В финале «Игроков» режиссёром сочинена немая сцена: Ихарев оказывается под столом. Гоголь отворачивается от публики. Новые игроки заполняют зал. Ихарев встаёт и пристраивается к ним. Гоголь поворачивается к публике. Эта заключительная визуальная кода ставит многоточие в одном из эпизодов игровой империи. Снова никаких угрожающих аккордов, никакой тоскливой мелодии не слышно. Театр просто останавливает часы игры, как в шахматах – «вам мат».

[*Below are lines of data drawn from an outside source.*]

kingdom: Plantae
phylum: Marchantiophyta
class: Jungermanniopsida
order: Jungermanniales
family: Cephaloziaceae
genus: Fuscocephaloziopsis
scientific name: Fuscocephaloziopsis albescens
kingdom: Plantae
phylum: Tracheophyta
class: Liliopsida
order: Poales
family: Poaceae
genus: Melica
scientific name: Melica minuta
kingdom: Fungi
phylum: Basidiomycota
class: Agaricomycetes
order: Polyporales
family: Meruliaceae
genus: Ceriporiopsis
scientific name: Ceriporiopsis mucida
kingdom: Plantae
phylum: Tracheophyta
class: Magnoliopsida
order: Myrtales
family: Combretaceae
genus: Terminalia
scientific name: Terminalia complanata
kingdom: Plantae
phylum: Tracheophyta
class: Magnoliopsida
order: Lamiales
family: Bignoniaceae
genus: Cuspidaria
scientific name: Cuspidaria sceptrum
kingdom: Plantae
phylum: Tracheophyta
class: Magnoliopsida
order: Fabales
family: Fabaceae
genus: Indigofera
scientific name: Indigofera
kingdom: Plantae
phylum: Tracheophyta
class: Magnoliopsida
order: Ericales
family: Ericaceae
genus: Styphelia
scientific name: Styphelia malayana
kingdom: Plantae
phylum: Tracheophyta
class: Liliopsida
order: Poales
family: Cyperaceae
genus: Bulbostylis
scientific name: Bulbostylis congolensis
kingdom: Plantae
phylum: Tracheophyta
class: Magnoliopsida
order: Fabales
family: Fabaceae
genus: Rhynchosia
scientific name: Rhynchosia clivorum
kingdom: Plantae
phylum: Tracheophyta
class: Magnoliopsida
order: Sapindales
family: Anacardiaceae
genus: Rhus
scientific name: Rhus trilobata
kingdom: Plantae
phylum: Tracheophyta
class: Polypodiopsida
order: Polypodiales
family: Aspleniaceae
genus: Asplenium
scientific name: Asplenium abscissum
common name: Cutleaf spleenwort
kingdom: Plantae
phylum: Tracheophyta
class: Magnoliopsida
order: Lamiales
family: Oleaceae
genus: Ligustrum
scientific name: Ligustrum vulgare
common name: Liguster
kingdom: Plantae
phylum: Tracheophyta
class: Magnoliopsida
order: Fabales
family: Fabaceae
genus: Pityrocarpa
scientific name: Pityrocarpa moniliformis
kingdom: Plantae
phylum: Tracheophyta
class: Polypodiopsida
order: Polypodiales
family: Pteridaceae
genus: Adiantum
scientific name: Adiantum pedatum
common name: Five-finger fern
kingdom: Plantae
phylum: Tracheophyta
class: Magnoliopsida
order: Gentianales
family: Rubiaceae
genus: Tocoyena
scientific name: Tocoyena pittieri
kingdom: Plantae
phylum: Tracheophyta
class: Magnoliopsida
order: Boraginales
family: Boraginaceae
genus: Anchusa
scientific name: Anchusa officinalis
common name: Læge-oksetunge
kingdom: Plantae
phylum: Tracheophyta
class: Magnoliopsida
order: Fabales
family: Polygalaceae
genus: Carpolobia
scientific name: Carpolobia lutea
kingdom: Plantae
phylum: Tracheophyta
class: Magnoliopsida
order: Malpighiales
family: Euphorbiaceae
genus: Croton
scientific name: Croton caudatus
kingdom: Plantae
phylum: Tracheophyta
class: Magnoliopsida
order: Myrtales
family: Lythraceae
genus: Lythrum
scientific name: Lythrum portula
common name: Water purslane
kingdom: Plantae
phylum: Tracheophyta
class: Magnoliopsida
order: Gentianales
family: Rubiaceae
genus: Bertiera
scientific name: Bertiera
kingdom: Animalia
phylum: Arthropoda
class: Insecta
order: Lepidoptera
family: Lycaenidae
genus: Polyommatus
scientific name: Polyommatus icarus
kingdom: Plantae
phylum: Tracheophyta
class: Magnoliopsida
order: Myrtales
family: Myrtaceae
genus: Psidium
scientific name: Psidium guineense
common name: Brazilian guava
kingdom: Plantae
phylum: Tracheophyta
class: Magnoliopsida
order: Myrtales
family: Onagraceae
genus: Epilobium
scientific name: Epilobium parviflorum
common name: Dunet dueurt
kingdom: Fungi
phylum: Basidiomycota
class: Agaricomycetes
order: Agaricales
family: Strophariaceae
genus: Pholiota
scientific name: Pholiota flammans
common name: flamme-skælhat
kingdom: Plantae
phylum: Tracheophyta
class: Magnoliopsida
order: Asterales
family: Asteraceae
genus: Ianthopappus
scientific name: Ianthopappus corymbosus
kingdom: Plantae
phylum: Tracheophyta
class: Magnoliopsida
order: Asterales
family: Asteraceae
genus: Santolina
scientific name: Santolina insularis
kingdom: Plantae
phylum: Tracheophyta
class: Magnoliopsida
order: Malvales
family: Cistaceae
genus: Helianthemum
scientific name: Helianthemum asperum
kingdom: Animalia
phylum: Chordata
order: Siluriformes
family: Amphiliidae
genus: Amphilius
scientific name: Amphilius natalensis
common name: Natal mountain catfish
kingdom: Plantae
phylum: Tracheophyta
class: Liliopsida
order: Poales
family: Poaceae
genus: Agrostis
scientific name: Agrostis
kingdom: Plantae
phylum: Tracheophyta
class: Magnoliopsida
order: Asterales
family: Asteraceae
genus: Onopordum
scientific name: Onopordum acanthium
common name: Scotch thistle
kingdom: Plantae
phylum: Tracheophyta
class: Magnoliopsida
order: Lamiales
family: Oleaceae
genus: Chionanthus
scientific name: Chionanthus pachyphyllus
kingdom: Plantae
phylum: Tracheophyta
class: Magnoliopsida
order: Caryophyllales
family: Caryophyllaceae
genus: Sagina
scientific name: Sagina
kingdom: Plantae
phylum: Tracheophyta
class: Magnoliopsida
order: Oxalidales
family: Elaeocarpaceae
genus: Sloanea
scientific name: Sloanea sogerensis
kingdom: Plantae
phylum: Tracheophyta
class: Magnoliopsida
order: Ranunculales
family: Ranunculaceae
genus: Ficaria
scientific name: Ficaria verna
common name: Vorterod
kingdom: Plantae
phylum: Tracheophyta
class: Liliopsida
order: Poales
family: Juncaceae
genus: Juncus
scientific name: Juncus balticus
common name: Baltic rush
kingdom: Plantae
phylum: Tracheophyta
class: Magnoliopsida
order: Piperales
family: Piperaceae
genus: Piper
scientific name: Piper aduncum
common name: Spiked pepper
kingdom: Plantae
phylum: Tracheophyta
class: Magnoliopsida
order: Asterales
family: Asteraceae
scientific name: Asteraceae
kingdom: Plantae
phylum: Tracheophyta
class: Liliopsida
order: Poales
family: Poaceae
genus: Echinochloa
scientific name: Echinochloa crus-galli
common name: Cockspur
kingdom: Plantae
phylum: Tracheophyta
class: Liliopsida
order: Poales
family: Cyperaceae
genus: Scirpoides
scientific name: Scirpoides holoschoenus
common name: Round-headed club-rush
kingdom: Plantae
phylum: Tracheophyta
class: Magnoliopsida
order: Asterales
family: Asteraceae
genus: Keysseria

Во время гастролей в помещении Малого драматического (театра Европы!) Студия ощущала его домом, в фойе и коридорах выставлялись тазы и ванны с яблоками в воде. Яблоки, стало быть, логотип театра, знак приязни и гостеприимства. И не только. Есть простейший тест: назовите имя – Пушкин, фрукт – яблоко, театр – “Студия театрального искусства”. Оно, их искусство, стремится быть таким же близким, родственным, из нашего ареала.